*The input*
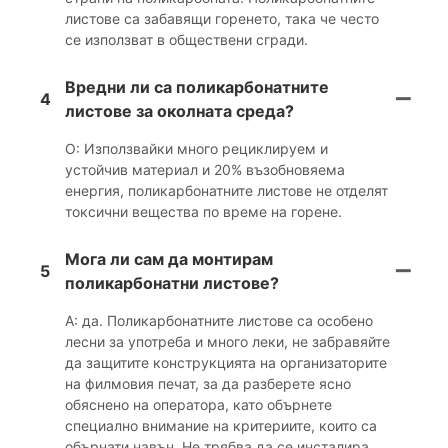
листове са забавящи горенето, така че често
се използват в обществени сгради.
Вредни ли са поликарбонатните
4
листове за околната среда?
О: Използвайки много рециклируем и
устойчив материал и 20% възобновяема
енергия, поликарбонатните листове не отделят
токсични вещества по време на горене.
Мога ли сам да монтирам
5
поликарбонатни листове?
А: да. Поликарбонатните листове са особено
лесни за употреба и много леки, не забравяйте
да защитите конструкцията на организаторите
на филмовия печат, за да разберете ясно
обяснено на оператора, като обърнете
специално внимание на критериите, които са
обърнати навън. Не трябва да се инсталира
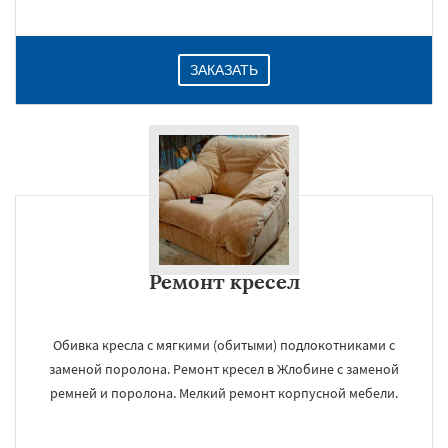
ЗАКАЗАТЬ
Ремонт кресел
Обивка кресла с мягкими (обитыми) подлокотниками с
заменой поролона. Ремонт кресел в Жлобине с заменой
ремней и поролона. Мелкий ремонт корпусной мебели.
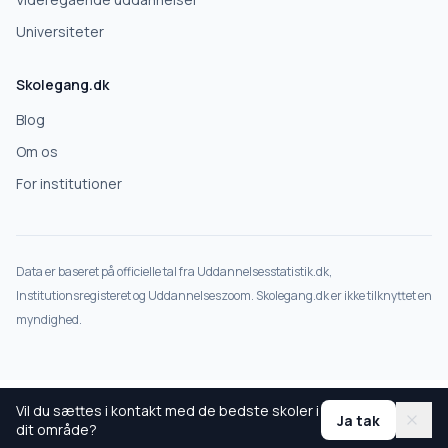
Universiteter
Skolegang.dk
Blog
Om os
For institutioner
Data er baseret på officielle tal fra Uddannelsesstatistik.dk,
Institutionsregisteret og Uddannelseszoom. Skolegang.dk er ikke tilknyttet en
myndighed.
Vil du sættes i kontakt med de bedste skoler i
Ja tak
dit område?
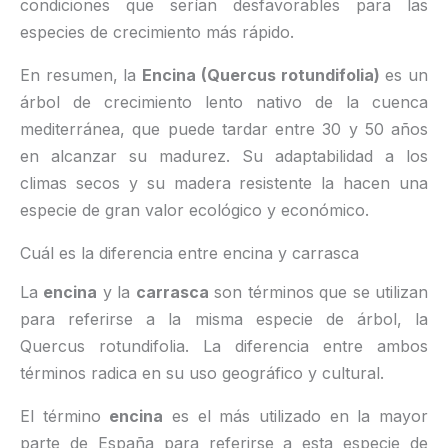
condiciones que serían desfavorables para las
especies de crecimiento más rápido.
En resumen, la
Encina (Quercus rotundifolia)
es un
árbol de crecimiento lento nativo de la cuenca
mediterránea, que puede tardar entre 30 y 50 años
en alcanzar su madurez. Su adaptabilidad a los
climas secos y su madera resistente la hacen una
especie de gran valor ecológico y económico.
Cuál es la diferencia entre encina y carrasca
La
encina
y la
carrasca
son términos que se utilizan
para referirse a la misma especie de árbol, la
Quercus rotundifolia. La diferencia entre ambos
términos radica en su uso geográfico y cultural.
El término
encina
es el más utilizado en la mayor
parte de España para referirse a esta especie de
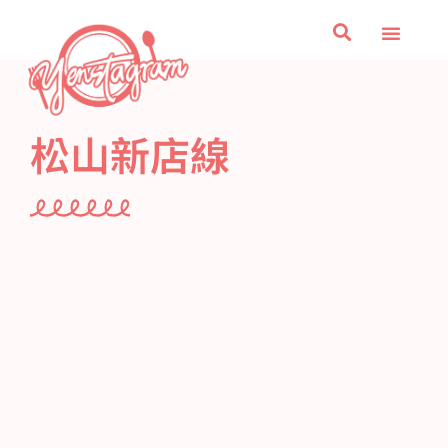
美食
台北捷運美食
旅遊
文具雜貨收集控
零食控愛嚐鮮
關於我
松山新店線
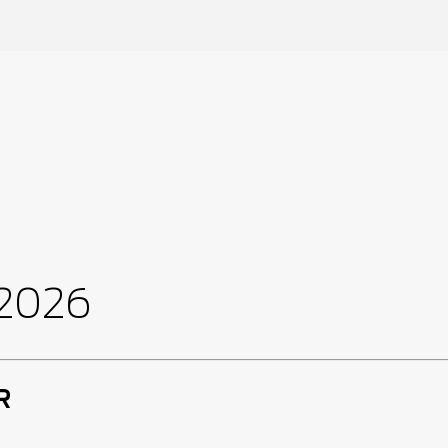
2026
R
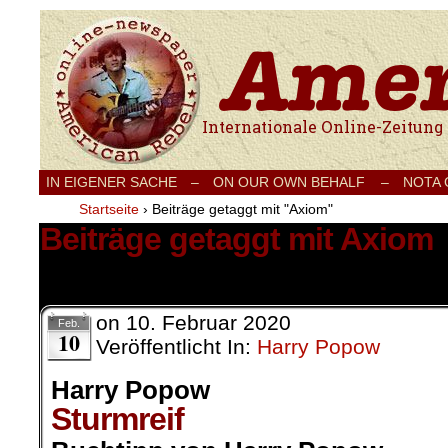
Internationale Onlinezeitung für Frieden
IN EIGENER SACHE
–
ON OUR OWN BEHALF –
NOTA
Startseite
›
Beiträge getaggt mit "Axiom"
Beiträge getaggt mit Axiom
1 Ergebnis.
on
10. Februar 2020
Feb.
10
Veröffentlicht In:
Harry Popow
Harry Popow
Sturmreif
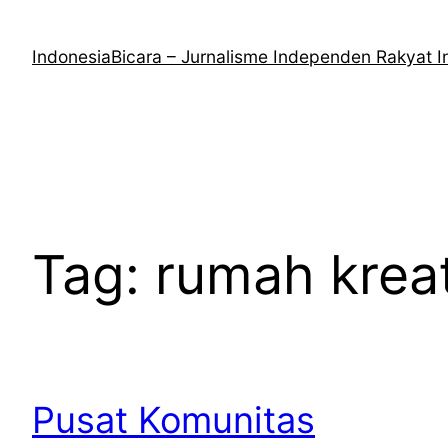
Lewati
ke
IndonesiaBicara – Jurnalisme Independen Rakyat I
konten
Tag:
rumah kreat
Pusat Komunitas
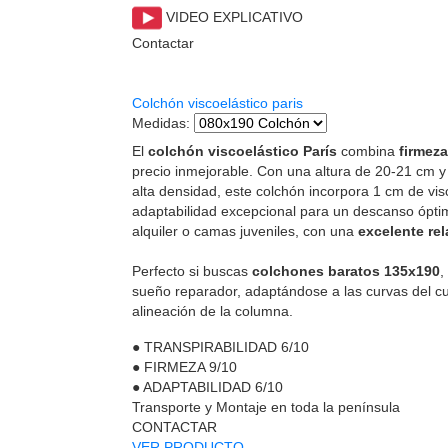
VIDEO EXPLICATIVO
Contactar
Colchón viscoelástico paris
Medidas
:
El
colchón viscoelástico París
combina
firmeza
precio inmejorable. Con una altura de 20-21 cm
alta densidad, este colchón incorpora 1 cm de vi
adaptabilidad excepcional para un descanso óptim
alquiler o camas juveniles, con una
excelente rel
Perfecto si buscas
colchones baratos 135x190
,
sueño reparador, adaptándose a las curvas del cu
alineación de la columna.
●
TRANSPIRABILIDAD
6/10
●
FIRMEZA
9/10
●
ADAPTABILIDAD
6/10
Transporte y Montaje en toda la península
CONTACTAR
VER PRODUCTO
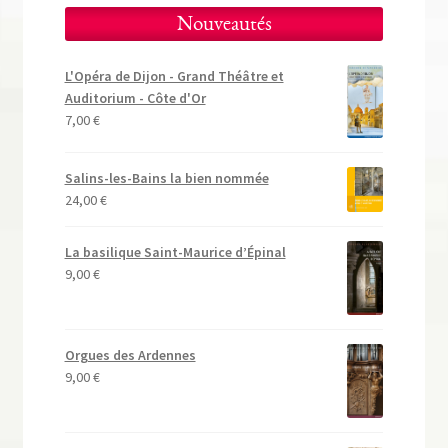
Nouveautés
L'Opéra de Dijon - Grand Théâtre et
Auditorium - Côte d'Or
7,00
€
Salins-les-Bains la bien nommée
24,00
€
La basilique Saint-Maurice d’Épinal
9,00
€
Orgues des Ardennes
9,00
€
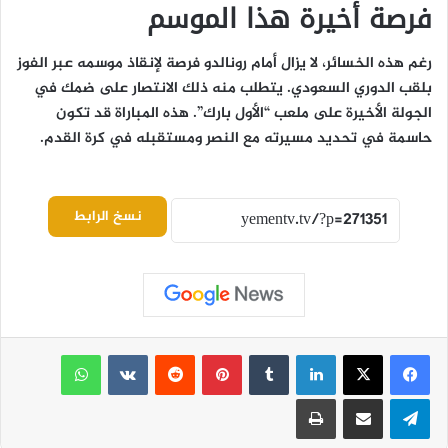
فرصة أخيرة هذا الموسم
رغم هذه الخسائر، لا يزال أمام رونالدو فرصة لإنقاذ موسمه عبر الفوز
بلقب الدوري السعودي. يتطلب منه ذلك الانتصار على ضمك في
الجولة الأخيرة على ملعب “الأول بارك”. هذه المباراة قد تكون
حاسمة في تحديد مسيرته مع النصر ومستقبله في كرة القدم.
نسخ الرابط
لينكدإن
بينتيريست
واتساب
تيلقرام
مشاركة عبر البريد
طباعة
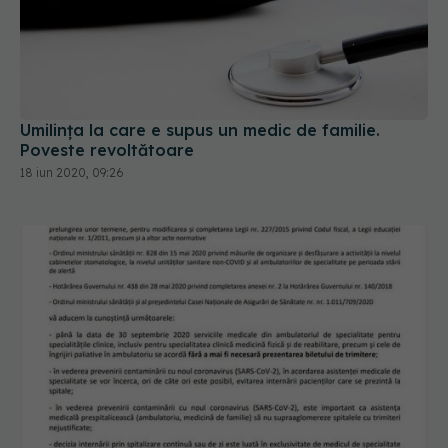
Umilința la care e supus un medic de familie.
Poveste revoltătoare
18 iun 2020, 09:26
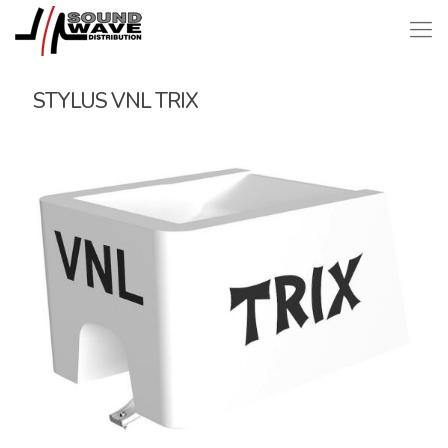
STYLUS VNL TRIX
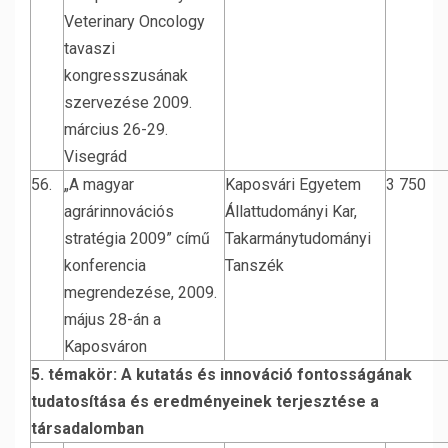
Veterinary Oncology
tavaszi
kongresszusának
szervezése 2009.
március 26-29.
Visegrád
56.
„A magyar
Kaposvári Egyetem
3 750
agrárinnovációs
Állattudományi Kar,
stratégia 2009” című
Takarmánytudományi
konferencia
Tanszék
megrendezése, 2009.
május 28-án a
Kaposváron
5. témakör: A kutatás és innováció fontosságának
tudatosítása és eredményeinek terjesztése a
társadalomban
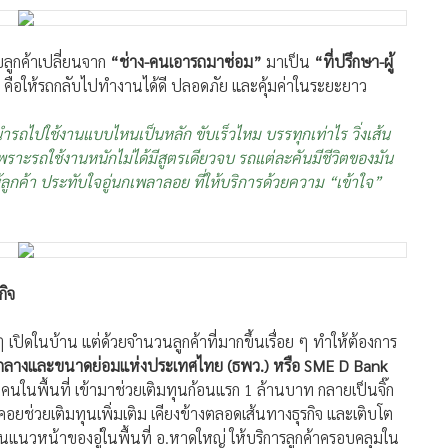
โดยเฉพาะงานช่วงล่างสำหรับรถกระบะ นอกเหนือจากเรื่องฝีมือ และ
ริงใจ ให้ข้อมูลที่แท้จริงทุกอย่างกับลูกค้า บอกข้อดีข้อเสียในแต่ละ
บลูกค้าเปลี่ยนจาก
“ช่าง-คนเอารถมาซ่อม”
มาเป็น
“ที่ปรึกษา-ผู้
กัน คือให้รถกลับไปทำงานได้ดี ปลอดภัย และคุ้มค่าในระยะยาว
รถไปใช้งานแบบไหนเป็นหลัก ขับเร็วไหม บรรทุกเท่าไร วิ่งเส้น
พราะรถใช้งานหนักไม่ได้มีสูตรเดียวจบ รถแต่ละคันมีชีวิตของมัน
้ลูกค้า ประทับใจอู่นกเพลาลอย ที่ให้บริการด้วยความ “เข้าใจ”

*About this exercise*
Copy the material from its beginning through the line that contains "обърнати навън. Не трябва да се инсталира", including that line, and reproduce each line word for word. Leave the pictures out of your answer.

*Output of the task*
листове са забавящи горенето, така че често
се използват в обществени сгради.
Вредни ли са поликарбонатните
4
листове за околната среда?
О: Използвайки много рециклируем и
устойчив материал и 20% възобновяема
енергия, поликарбонатните листове не отделят
токсични вещества по време на горене.
Мога ли сам да монтирам
5
поликарбонатни листове?
А: да. Поликарбонатните листове са особено
лесни за употреба и много леки, не забравяйте
да защитите конструкцията на организаторите
на филмовия печат, за да разберете ясно
обяснено на оператора, като обърнете
специално внимание на критериите, които са
обърнати навън. Не трябва да се инсталира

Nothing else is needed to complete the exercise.